After not receiving ACK for packet 13, he decides to send it again.
Apr 11 12:14:25 client openvpn[10121]: ACK reliable_can_send active=3 current=1 : [16] 14 15 13 Apr 11 12:14:25 client openvpn[10121]: ACK reliable_send ID 13 (size=104 to=4)
But right after that he gets the ACK, and removes the package from the reliable struct.
Apr 11 12:14:25 client openvpn[10121]: TCPv4_CLIENT READ [22] from [AF_INET]xxx.xxx.xxx.xxx:yyyy: P_ACK_V1 kid=0 [ 13 ] Apr 11 12:14:25 client openvpn[10121]: ACK received for pid 13, deleting from send buffer
Then package 16 & 17 get added
Apr 11 12:14:25 client openvpn[10121]: ACK mark active outgoing ID 16 Apr 11 12:14:25 client openvpn[10121]: ACK mark active outgoing ID 17
and instead of 13 he now sends 17
Apr 11 12:14:25 client openvpn[10121]: TCPv4_CLIENT WRITE [114] to [AF_INET]xxx.xxx.xxx.xxx:yyyy: P_CONTROL_V1 kid=0 [ ] pid=17 DATA len=100
comment:3 Changed 9 years ago by
I can confirm that by setting the tls_timeout parameter to 4 seconds, this problem is gone for our SAT Link connection.

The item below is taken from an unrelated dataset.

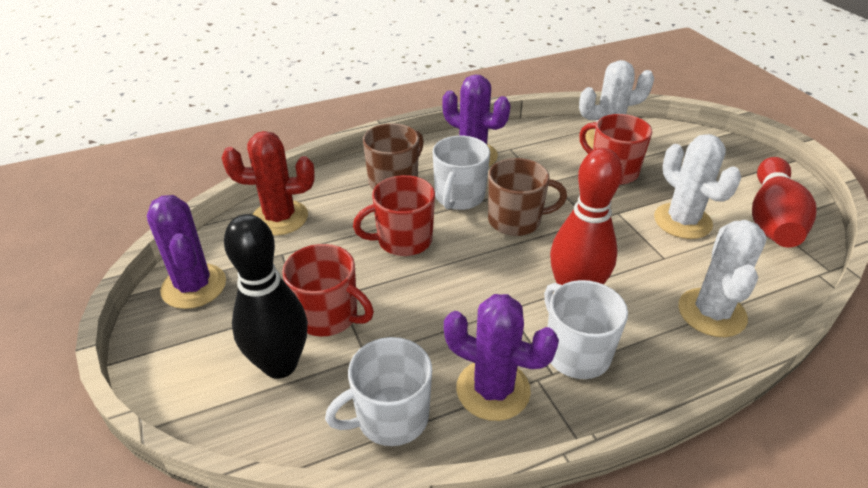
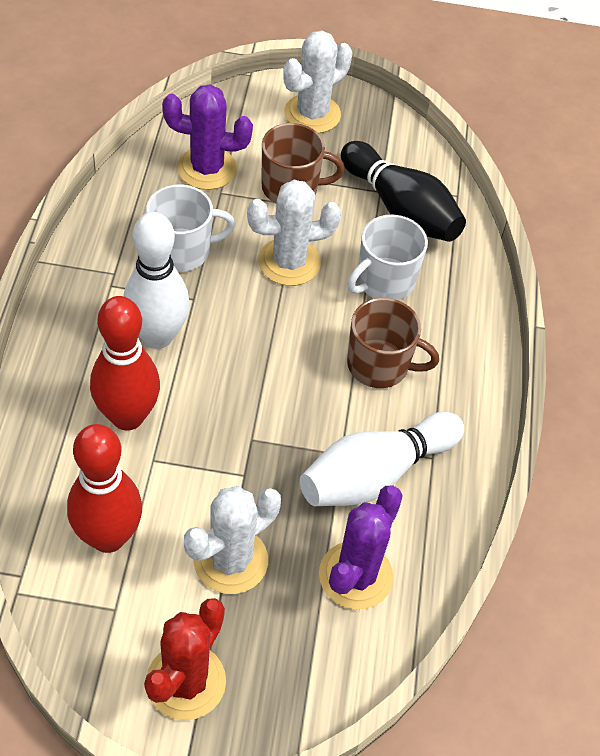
purple cactus: 3 -> 2
red mug: 3 -> 0
white bowling pin: 0 -> 2
white mug: 3 -> 2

I believe now that there was some kind of traffic shaping involved delaying the ACKs by exactly 2 seconds triggering this bug so often for this particular connection.
My easy way out would be to introduce a "send" boolean to the reliable_entry struct and set it to true in the reliable_send method (reliable.c)
Then before sending the package, test if "send" is still true. Else it was swapped. Better would be however to make sure it can not be swapped in the first place.
comment:4 Changed 9 years ago by
Cc: | Steffan Karger added |
---|---|
Milestone: | release 2.3.8 → release 2.3.9 |
Bumping to milestone 2.3.9, copying in syzzer who might or might not have an idea (or time to get curious)
comment:5 Changed 8 years ago by
Milestone: | release 2.3.9 → release 2.3.11 |
---|
comment:6 Changed 8 years ago by
Milestone: | release 2.3.11 → release 2.3.12 |
---|
comment:7 Changed 7 years ago by
Milestone: | release 2.3.12 → release 2.3.15 |
---|
slightly embarrassing, but not going to happen for 2.3.14
comment:8 Changed 4 years ago by
Cc: | tct added |
---|---|
Milestone: | release 2.3.15 → release 2.5 |
comment:9 Changed 3 years ago by
Milestone: | release 2.5 → release 2.5.3 |
---|
comment:10 Changed 15 months ago by
Cc: | plaisthos added |
---|---|
Milestone: | release 2.5.3 |
Removing the milestone (as 2.5.3 has been long shipped).
I think this is fixed, as a side effect of IV_TCPNL, accepting out-of-order control channel packets now in general
commit 55755e6ee56516c96525e6bf313c173653af1a4b
Author: Arne Schwabe <arne@…>
Date: Sat Sep 17 16:15:38 2016 +0200
Enable TCP non-linear packet ID
Implementation with multiple threads needs that to be able run encryption
in parallel. Tested with James' OpenVPN 3 server.
(so we might still *send* them in the wrong order - even though the reliable/ACK handling has been overhauled for 2.6.0 as well - but even if we do, we accept them on reception in whatever order they come in, subject to replay_window handling)
As mentioned on IRC - this is an old old bug, and quite likely needs "high RTT" (SAT link), "TCP" and "tls-auth" to be triggered.
Still, it's a bug and should be fixed. No promises on time frame (*sigh*).